KKTC’yi uluslararası andlaşmalarda müzakere etme ve imza atma yetkisi 19/1983 sayılı Yasa’nın 3(2) ve 5(4) maddelerine göre münhasıran Dışişleri Bakanlığı’na bağlı Dışişleri Dairesi’ne verilmiştir. Bu hukuki durum karşısında Başbakan işbu protokolü müzakere etme veya imzalama yetkisi olmadan yani tamamen yetkisiz bir konumda iken imzalamıştır. Bu sebeple yetkisiz elde imzalanan bu andlaşmanın KKTC açısından hukuken bağlayıcılığı yoktur.


B) Ekonomik Protokolün süresi 3 yıllık olduğu için Meclis’in onayına muhtaçtır.

Anayasa’nın 90(1) ve 90(2) madde fıkralarına göre ekonomik ilişkileri düzenleyen ve süresi 1 yılı aşan uluslararası sözleşmelerin KKTC Meclisince bir yasayla onaylanması gerekmektedir. Sözkonusu ekonomik protokolün yani T.C-KKTC arasındaki ekonomik ilişkileri düzenleyen bu andlaşmanın süresi 3 yıllık olduğu için Anayasa’nın emredici kuralı ışığında mutlaka meclis tarafından onaylanması gerekmektedir. Bu andlaşmanın meclis onayı olmadan yürürlüğe girmesi ve hukuken hayat bulması mümkün değildir.

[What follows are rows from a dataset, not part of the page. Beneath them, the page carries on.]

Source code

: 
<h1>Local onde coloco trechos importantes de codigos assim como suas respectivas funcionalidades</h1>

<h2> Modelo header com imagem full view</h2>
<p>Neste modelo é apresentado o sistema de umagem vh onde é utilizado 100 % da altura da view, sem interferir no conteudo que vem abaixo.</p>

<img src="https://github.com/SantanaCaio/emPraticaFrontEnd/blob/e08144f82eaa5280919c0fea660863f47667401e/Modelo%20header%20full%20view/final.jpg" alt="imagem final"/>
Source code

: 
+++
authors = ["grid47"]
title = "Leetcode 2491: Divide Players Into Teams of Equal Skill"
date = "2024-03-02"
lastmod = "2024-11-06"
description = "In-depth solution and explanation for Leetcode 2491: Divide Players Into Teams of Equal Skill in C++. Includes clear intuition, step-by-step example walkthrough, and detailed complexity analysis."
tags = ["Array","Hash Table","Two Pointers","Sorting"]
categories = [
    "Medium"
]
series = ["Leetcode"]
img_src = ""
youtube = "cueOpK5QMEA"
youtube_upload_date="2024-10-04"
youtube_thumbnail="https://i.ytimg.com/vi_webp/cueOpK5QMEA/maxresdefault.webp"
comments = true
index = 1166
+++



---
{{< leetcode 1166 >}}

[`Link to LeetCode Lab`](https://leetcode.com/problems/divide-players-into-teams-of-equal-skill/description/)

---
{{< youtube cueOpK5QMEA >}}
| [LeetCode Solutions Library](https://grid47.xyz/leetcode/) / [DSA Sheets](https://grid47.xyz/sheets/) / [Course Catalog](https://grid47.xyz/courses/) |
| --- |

Yine iki devlet tarafından imza edilen işbu andlaşma, Anayasa’nın 90(3) fıkrası tahtında uluslararası bir sözleşmenin uygulanmasına veya herhangi bir yasanın verdiği yetkiye dayanmadığı için de hukuken yürürlük kazanabilmesi için mutlak surette KKTC Meclisince onaylanmak zorundadır. Bu meclis onayı olmadan paketin içeriğindeki hiçbir maddenin KKTC açısından hukuki bağlayıcılığı da olmayacaktır.


C) KKTC Yasalarında değişiklik getiren hükümleri olduğu için de bu protokol Meclis tarafından onaylanmak zorundadır.

Bahis konusu bu Protokol maddelerine bakıldığında kamuda reform, toplu iş sözleşmeleri, işçilerin kıdem tazminatları ve daha başka konularda KKTC Yasalarında köklü değişiklikler gerektiren hükümler olduğu görülmektedir. Anayasamızın 90(4) madde fıkrası, bu gibi hükümler içeren uluslararası andlaşmaların da meclis tarafından onayını kati bir kural olarak düzenlemektedir. Bu sebeple sözkonusu protokol meclis tarafından usulüne uygun olarak onaylanmadığı taktirde bu protokole dayanarak yasalarda değişiklik de yapılamaz.


Görüleceği üzere “Sürdürülebilir Ekonomiye Geçiş Programı 2013-2015” başlıklı bu protokol KKTC’yi temsilen yetkili makamlarca imzalanıp ardından KKTC Meclisi tarafından bir yasayla onaylanmadığı için hukuksuzluk içermektedir ve iptali konusunda hiçbir tereddüt olmamalıdır.